AIM OF THE TASK
Only a slice of the listing below is wanted. Retype the lines from the one containing "59: (130, 307)" through the one containing "138: (103, 282)", exactly, both ends included.

+ + +

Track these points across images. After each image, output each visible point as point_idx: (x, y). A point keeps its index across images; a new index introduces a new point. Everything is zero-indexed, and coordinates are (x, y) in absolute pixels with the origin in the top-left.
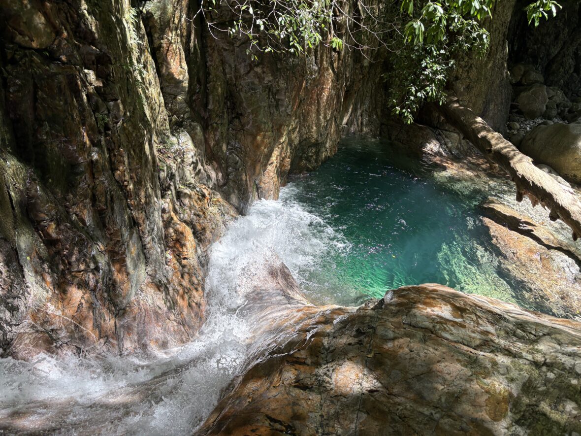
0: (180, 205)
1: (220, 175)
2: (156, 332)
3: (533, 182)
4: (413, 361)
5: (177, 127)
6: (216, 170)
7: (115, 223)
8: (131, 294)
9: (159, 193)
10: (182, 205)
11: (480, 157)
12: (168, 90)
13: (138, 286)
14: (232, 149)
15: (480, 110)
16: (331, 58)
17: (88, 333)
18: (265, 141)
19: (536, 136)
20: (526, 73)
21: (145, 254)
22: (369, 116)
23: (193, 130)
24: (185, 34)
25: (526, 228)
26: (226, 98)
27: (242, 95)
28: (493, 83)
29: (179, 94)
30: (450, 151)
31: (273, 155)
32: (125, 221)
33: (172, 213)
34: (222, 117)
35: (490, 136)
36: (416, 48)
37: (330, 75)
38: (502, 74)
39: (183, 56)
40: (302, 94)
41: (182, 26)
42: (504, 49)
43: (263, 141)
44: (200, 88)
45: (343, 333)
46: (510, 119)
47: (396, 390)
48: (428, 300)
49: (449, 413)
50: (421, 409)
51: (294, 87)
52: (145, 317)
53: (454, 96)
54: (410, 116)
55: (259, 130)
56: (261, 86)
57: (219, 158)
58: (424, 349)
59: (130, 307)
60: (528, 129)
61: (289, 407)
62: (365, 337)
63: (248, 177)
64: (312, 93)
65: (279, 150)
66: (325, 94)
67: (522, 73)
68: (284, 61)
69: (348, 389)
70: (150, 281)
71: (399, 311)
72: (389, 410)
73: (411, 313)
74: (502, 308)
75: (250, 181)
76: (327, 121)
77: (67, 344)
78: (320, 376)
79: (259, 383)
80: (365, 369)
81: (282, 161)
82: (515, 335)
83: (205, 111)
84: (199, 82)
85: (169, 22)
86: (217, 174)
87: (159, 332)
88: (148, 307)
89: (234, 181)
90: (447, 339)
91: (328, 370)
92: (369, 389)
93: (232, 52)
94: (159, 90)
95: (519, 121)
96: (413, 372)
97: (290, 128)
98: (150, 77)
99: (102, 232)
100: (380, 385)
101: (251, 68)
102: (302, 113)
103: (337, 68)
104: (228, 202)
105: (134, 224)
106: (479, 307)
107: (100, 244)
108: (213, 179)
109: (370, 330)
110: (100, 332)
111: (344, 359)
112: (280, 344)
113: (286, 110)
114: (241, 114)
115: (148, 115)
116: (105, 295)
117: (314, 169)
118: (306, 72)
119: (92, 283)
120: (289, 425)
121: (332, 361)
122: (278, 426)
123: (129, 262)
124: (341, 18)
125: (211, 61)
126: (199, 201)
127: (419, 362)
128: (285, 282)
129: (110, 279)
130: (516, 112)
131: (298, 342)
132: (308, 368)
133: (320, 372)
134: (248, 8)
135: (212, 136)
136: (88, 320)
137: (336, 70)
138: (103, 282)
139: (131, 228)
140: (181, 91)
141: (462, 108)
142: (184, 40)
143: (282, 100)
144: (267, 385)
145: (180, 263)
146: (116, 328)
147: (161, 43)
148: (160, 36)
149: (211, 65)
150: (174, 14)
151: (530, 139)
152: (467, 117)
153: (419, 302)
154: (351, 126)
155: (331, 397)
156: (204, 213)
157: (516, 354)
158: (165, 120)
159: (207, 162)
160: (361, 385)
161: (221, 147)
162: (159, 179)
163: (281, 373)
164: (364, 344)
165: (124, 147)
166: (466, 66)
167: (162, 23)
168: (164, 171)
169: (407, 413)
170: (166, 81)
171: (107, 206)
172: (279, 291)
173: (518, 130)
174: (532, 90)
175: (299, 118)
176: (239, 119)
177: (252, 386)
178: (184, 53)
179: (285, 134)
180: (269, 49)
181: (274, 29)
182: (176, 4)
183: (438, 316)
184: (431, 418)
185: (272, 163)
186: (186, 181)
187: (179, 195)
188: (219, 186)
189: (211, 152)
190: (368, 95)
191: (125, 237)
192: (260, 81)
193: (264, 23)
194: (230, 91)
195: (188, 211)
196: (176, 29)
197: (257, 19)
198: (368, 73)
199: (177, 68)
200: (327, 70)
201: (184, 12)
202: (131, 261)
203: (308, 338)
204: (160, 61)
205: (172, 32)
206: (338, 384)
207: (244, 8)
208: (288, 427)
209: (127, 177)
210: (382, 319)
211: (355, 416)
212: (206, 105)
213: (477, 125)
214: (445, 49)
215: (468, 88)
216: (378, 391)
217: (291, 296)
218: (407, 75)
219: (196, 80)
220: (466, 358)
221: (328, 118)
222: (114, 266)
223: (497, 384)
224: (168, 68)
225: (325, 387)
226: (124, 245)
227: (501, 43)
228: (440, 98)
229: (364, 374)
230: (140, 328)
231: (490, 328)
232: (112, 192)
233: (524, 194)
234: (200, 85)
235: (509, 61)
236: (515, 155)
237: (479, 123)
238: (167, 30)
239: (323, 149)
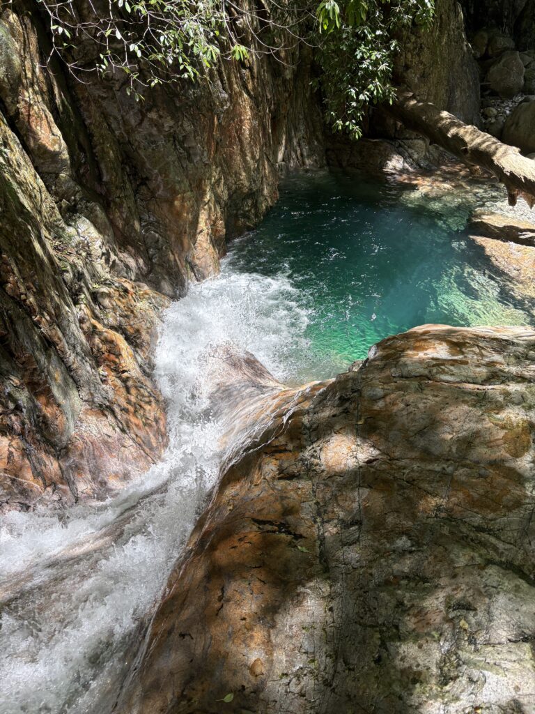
0: (100, 309)
1: (141, 261)
2: (112, 464)
3: (525, 178)
4: (412, 416)
5: (70, 213)
6: (134, 256)
7: (23, 349)
8: (69, 428)
9: (69, 300)
10: (103, 308)
11: (457, 163)
12: (45, 169)
13: (76, 417)
14: (146, 225)
15: (444, 102)
16: (242, 78)
17: (29, 484)
18: (186, 204)
19: (519, 118)
20: (491, 41)
21: (72, 377)
22: (309, 143)
23: (91, 213)
24: (45, 89)
25: (527, 236)
26: (122, 163)
27: (142, 153)
28: (453, 62)
29: (61, 170)
30: (418, 164)
31: (200, 220)
32: (36, 343)
33: (93, 321)
34: (123, 188)
35: (462, 131)
36: (344, 36)
37: (245, 102)
38: (462, 49)
39: (51, 119)
40: (216, 133)
41: (38, 79)
42: (457, 14)
43: (183, 206)
44: (85, 157)
45: (324, 406)
46: (483, 105)
47: (398, 453)
48: (418, 344)
49: (464, 462)
50: (430, 467)
51: (204, 127)
52: (94, 450)
53: (409, 91)
54: (356, 128)
55: (174, 192)
56: (162, 137)
57: (134, 241)
58: (422, 399)
59: (72, 443)
60: (508, 112)
61: (277, 503)
62: (351, 403)
63: (176, 256)
64: (229, 131)
65: (205, 212)
66: (246, 128)
67: (486, 42)
68: (183, 95)
69: (343, 466)
70: (88, 407)
71: (385, 365)
72: (394, 477)
73: (401, 363)
74: (510, 334)
75: (180, 260)
76: (257, 161)
77: (7, 503)
78: (306, 460)
79: (238, 486)
80: (358, 439)
81: (214, 225)
82: (527, 358)
83: (101, 185)
84: (81, 148)
85: (19, 77)
86: (137, 261)
87: (116, 464)
88: (94, 437)
89: (161, 265)
90: (448, 382)
91: (315, 451)
92: (366, 460)
93: (113, 99)
94: (33, 171)
95: (495, 105)
96: (413, 428)
97: (213, 180)
98: (16, 155)
99: (11, 363)
100: (378, 452)
101: (144, 116)
102: (224, 158)
103: (253, 90)
104: (160, 292)
105: (48, 344)
106: (481, 337)
107: (12, 378)
108: (134, 269)
109: (355, 394)
110: (44, 480)
111: (331, 433)
112: (255, 437)
113: (201, 160)
114: (147, 179)
115: (27, 206)
116: (38, 436)
117: (256, 226)
118: (215, 104)
119: (17, 426)
120: (281, 523)
121: (318, 440)
122: (269, 527)
123: (56, 392)
124: (241, 20)
125: (90, 118)
126: (121, 299)
127: (419, 415)
128: (252, 371)
129: (38, 417)
130: (489, 95)
131: (274, 430)
132: (291, 454)
133: (306, 455)
134: (113, 32)
135: (118, 214)
136: (26, 470)
137: (252, 93)
138: (30, 422)
139: (46, 349)
140: (62, 166)
141: (421, 104)
142: (46, 98)
143: (193, 148)
144: (247, 485)
145: (120, 378)
146: (62, 472)
147: (18, 108)
148: (13, 99)
149: (91, 124)
150: (24, 66)
151: (512, 125)
152: (429, 115)
153: (408, 348)
154: (289, 162)
155: (324, 480)
156: (132, 312)
157: (531, 378)
158: (53, 208)
159: (120, 249)
160: (356, 458)
161: (133, 226)
162: (65, 282)
163: (260, 468)
164: (351, 411)
165: (7, 252)
166: (415, 48)
167: (12, 82)
168: (67, 271)
169: (415, 475)
170: (40, 157)
171: (8, 331)
172: (247, 383)
173: (496, 117)
174: (503, 61)
175: (222, 166)
176: (146, 184)
177: (231, 491)
178: (51, 115)
179: (208, 189)
180: (156, 81)
181: (156, 53)
182: (22, 51)
183: (433, 359)
184: (443, 474)
185: (201, 231)
186: (100, 277)
187: (95, 296)
188: (142, 275)
189: (122, 235)
190: (301, 117)
191: (42, 363)
192: (159, 131)
193: (140, 48)
194: (125, 152)
195: (112, 313)
196: (32, 85)
197: (130, 44)
198: (295, 87)
199: (48, 137)
200: (241, 95)
201: (36, 60)
202: (58, 389)
203: (285, 421)
204: (23, 133)
205: (27, 91)
206: (330, 464)
207: (108, 33)
208: (281, 525)
209: (23, 290)
210: (367, 378)
211: (356, 494)
212: (99, 178)
213: (444, 122)
214: (381, 28)
215: (424, 76)
216: (378, 459)
217: (263, 384)
218: (341, 75)
219: (77, 147)
220: (473, 397)
221: (257, 157)
222: (38, 399)
223: (513, 417)
224: (36, 139)
225: (314, 470)
226: (43, 372)
227: (452, 7)
228: (389, 95)
229: (358, 445)
230: (91, 465)
231: (497, 357)
232: (9, 312)
233: (517, 194)
234: (85, 153)
235: (467, 30)
236: (497, 149)
237: (446, 118)
238: (20, 89)
239: (262, 199)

+ + +

SOLUTION FOR THIS TASK
59: (130, 307)
60: (528, 129)
61: (289, 407)
62: (365, 337)
63: (248, 177)
64: (312, 93)
65: (279, 150)
66: (325, 94)
67: (522, 73)
68: (284, 61)
69: (348, 389)
70: (150, 281)
71: (399, 311)
72: (389, 410)
73: (411, 313)
74: (502, 308)
75: (250, 181)
76: (327, 121)
77: (67, 344)
78: (320, 376)
79: (259, 383)
80: (365, 369)
81: (282, 161)
82: (515, 335)
83: (205, 111)
84: (199, 82)
85: (169, 22)
86: (217, 174)
87: (159, 332)
88: (148, 307)
89: (234, 181)
90: (447, 339)
91: (328, 370)
92: (369, 389)
93: (232, 52)
94: (159, 90)
95: (519, 121)
96: (413, 372)
97: (290, 128)
98: (150, 77)
99: (102, 232)
100: (380, 385)
101: (251, 68)
102: (302, 113)
103: (337, 68)
104: (228, 202)
105: (134, 224)
106: (479, 307)
107: (100, 244)
108: (213, 179)
109: (370, 330)
110: (100, 332)
111: (344, 359)
112: (280, 344)
113: (286, 110)
114: (241, 114)
115: (148, 115)
116: (105, 295)
117: (314, 169)
118: (306, 72)
119: (92, 283)
120: (289, 425)
121: (332, 361)
122: (278, 426)
123: (129, 262)
124: (341, 18)
125: (211, 61)
126: (199, 201)
127: (419, 362)
128: (285, 282)
129: (110, 279)
130: (516, 112)
131: (298, 342)
132: (308, 368)
133: (320, 372)
134: (248, 8)
135: (212, 136)
136: (88, 320)
137: (336, 70)
138: (103, 282)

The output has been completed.